May 7, 2010

Terrorizing Our Rights

We’re grateful for plain old cops. What a relief that Mayor Michael Bloomberg, who could be mistaken for Inspector Clouseau, was not in charge of the search for the Times Square bomber.

The mayor, he told NBC News, was looking for “a home-grown” someone protesting health care reform legislation. Janet Napolitano, the secretary of homeland security, was looking into “a man-caused disaster,” not terrorism, and Attorney General Eric Holder was on the scout for someone to listen to his Miranda rights.

Everyone who hasn’t slept through the past decade realizes that this is no time for euphemism and fudging the identities and motivations of the people who are trying to kill us all. We don’t know exactly what went on in the head of Faisal Shahzad, but we can enjoy imagining a little of the terror he felt when the pilot of his Dubai-bound airliner announced that he was returning to the gate, where cops were waiting.

We can celebrate the excellent police work, but we must nevertheless acknowledge what such terrorists accomplish even when their schemes fail. When they can’t ignite a bomb, they nevertheless undercut our sense of security and inspire us to do things that detract from who we are. Failed attempts at terrorism lead to self-censorship, and we give up a little more of our freedoms. Few of us complain any longer about confiscated cosmetics or shampoo at the airport. Long security lines are taken in stride.

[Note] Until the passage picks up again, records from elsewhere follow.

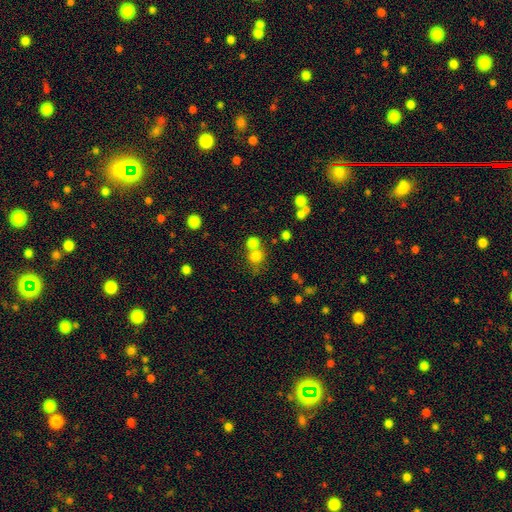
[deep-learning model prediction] Smooth or featured: smooth — 75% (star or artifact — 16%)
How rounded: round — 84% (in between — 15%)
Merging: none — 52% (merger — 36%)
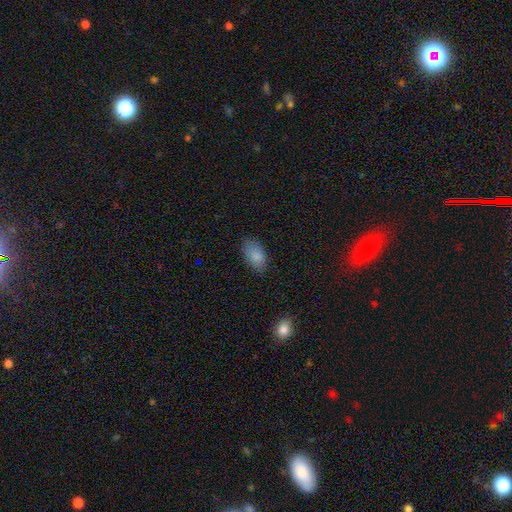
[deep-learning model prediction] A smooth galaxy with no disk features (86%) that is in between round and cigar-shaped (93%).

Vote fractions:
- Smooth or featured? smooth: 86% / star or artifact: 7% / featured or disk: 6%
- How rounded? in between: 93% / round: 4% / cigar-shaped: 3%
- Merging? none: 81% / minor disturbance: 15% / major disturbance: 3% / merger: 1%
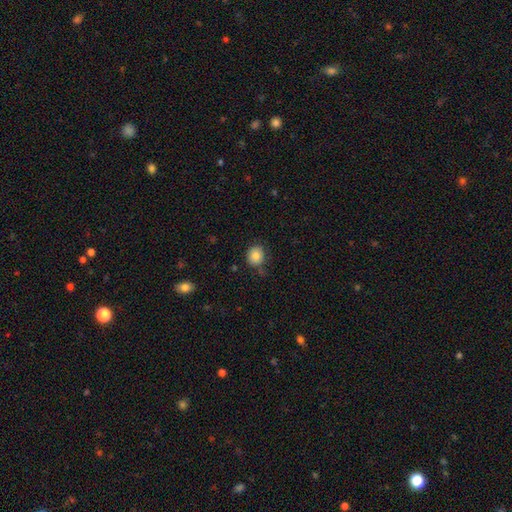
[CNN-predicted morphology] The model was most divided on "how rounded": round: 78%, in between: 21%, cigar-shaped: 1%. More confident: smooth or featured — smooth (81%); merging — none (75%).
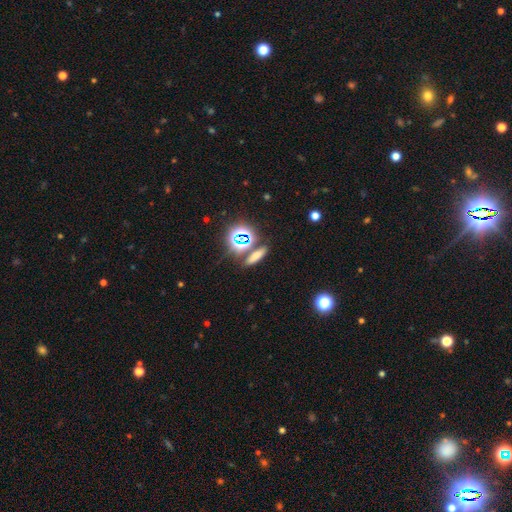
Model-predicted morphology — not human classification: Q: Smooth or featured?
A: smooth (58%); runner-up: star or artifact (28%)
Q: How rounded?
A: cigar-shaped (53%); runner-up: in between (32%)
Q: Merging?
A: none (77%); runner-up: merger (11%)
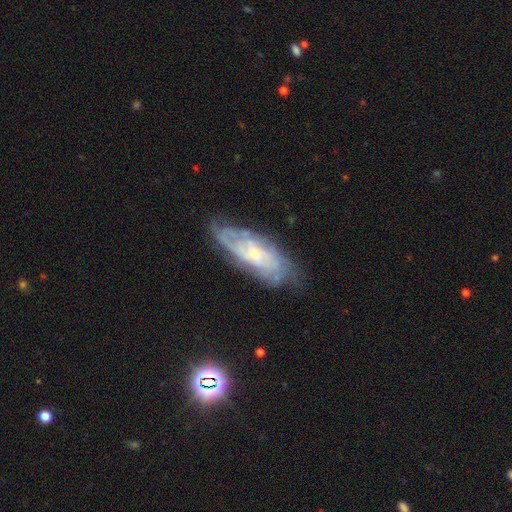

But the Islamists keep pushing us to do more. In their primitive desire to impose law from the Stone Age, they succeed in increasing restrictions on the free and easy life we take for granted, and they despise. The network Comedy Central, infamous for its irreverent satire poking fun at (nearly) everybody, spiked an episode of “South Park” that took a soft poke at the late Prophet Muhammad after a little prophet named Abu Talhah Amrikee warned that the creators of “South Park” could meet the fate of Theo van Gogh, the Dutch director murdered by an Islamist terrorist over his movie about the Islamic abuse of women.

But you don’t need a fatwa on your head to be scared. Fear stalks even the Pentagon. The Rev. Franklin Graham, son of the famous evangelist, was first invited to a prayer service at the Pentagon and then disinvited when certain Muslim officers at the Pentagon remembered that he had once described Islam as “an evil religion.”

This was harsh, but no more than many other preachers have said from their pulpits, but you never know who might be carrying a beheading knife. The frightened generals submitted.

We’re told to be on the lookout for terrorists – and it was an alert street vendor who noticed the bomber’s car in Times Square – but we must be alert as well to overreacting to our fears. The Clinton administration ordered the closing of Pennsylvania Avenue in front of the White House, making it a parking lot for the Secret Service, and the ignominy of such a surrender was passively accepted as the price of life in Washington. So are the ugly barriers around such national icons as the Jefferson Memorial and the Washington Monument.

The newest affront is the most symbolic. The Supreme Court itself ordered the front doors of that sunlit white marble monument to justice closed. Visitors now must use a side entrance, deprived of walking up the majestic 44 steps to the bronze doors under the promise, engraved in marble, of “Equal Justice Under the Law.” The architectural metaphor for access to equal justice under the law is narrowed as a visitor enters on a lower level and mounts a dreary staircase, an exercise in political paranoia rather than pride in transparent justice.

A decade ago, the Council on American Islamic Relations (CAIR), a shrill advocacy group, demanded that an image of Muhammad be erased from a marble frieze on the facade of the building, where it honored the prophet as one of the 18 lawgivers in the court’s pantheon of justice. CAIR objected because the prophet was depicted with a sword. The court refused then, but surrenders to fear this time. Only two of the nine justices dissented from the court’s scurrying to security behind new, bigger and uglier barriers.

Justices Stephen Breyer and Ruth Bader Ginsburg understand the significance of the closure. Taking note that no other court in the world has succumbed to fear, even when facing “security concerns equal to or greater than ours,” they wrote that “the significance of the Court’s front entrance extends beyond its design and function. To many members of the public, this Court’s main entrance and front steps are not only a means to, but also a metaphor for, access to the Court itself.”

I couldn’t have said it better myself.